Hundreds of thousands of people are now restricted again.

On Wednesday, NRW Premier Armin Laschet described the outbreak at the plant run by Germany's biggest meat producer Tönnies as an "enormous pandemic risk."

However, mass testing outside the factory has yet to discover new cases among the general population, officials said. With 230 people tested so far, one result was unclear and all others negative, Gütersloh Sven-Georg Adenauer told DPA news agency on Wednesday.

Some German states have already imposed restrictions on visitors from high-risk areas such as Gütersloh. Bavaria and Lower Saxony demand a negative coronavirus test before welcoming their compatriots from the two northwestern towns. Austria took it a step further and imposed a travel warning on the whole of state of North-Rhine Westphalia. 

The northern state of Schleswig-Holstein said that people coming from high-risk areas would need to spend two weeks in quarantine unless they can prove they are coronavirus-free.

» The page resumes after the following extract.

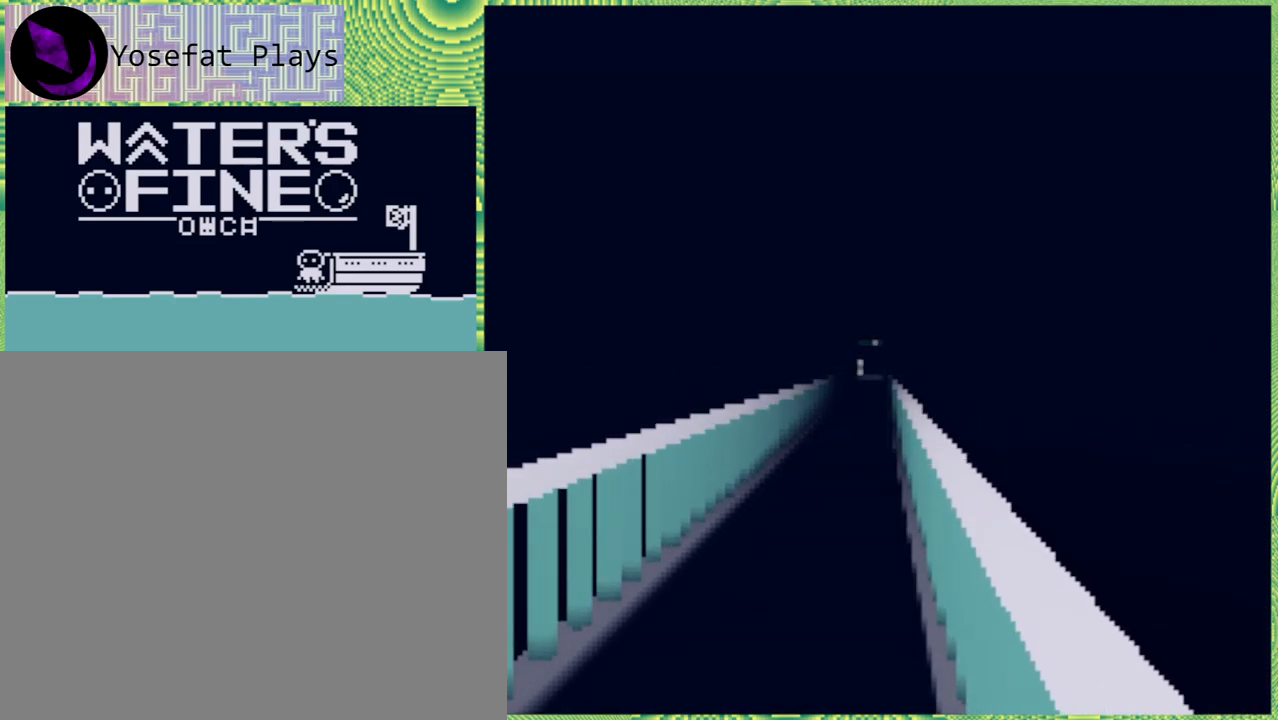
{"buttons": [], "left_stick": "up", "right_stick": "center", "events": []}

Read more: Opinion: Putting the foxes at Tönnies in charge of the hen house?

No 'future' for meat industry's ways

German meat producer rely heavily on cheap migrant labor from eastern Europe, with workers living in cramped and unsanitary conditions. The companies now face an ever-growing anger from officials and the public due to recent series of outbreaks. On Wednesday, NRW Health Minister Karl-Josef Laumann said that such business model had no future.

"This system is bad and has nothing to do with a humane working world," Laumann said, calling for reforming federal laws.

Separately, Romanian ambassador in Berlin Emil Hurezeanu said that working and living conditions in such facilities needed to "improve urgently." Around one half of Tönnies' labor pool in Gütersloh are Romanian citizens, according to the envoy.

Hurezeanu urged "hopefully more transparency and manageabilty" as well as more accountability for the companies in question. 

Romania expects the German government to regulate the branch better and "intensify controls," he told the Funke Mediengruppe.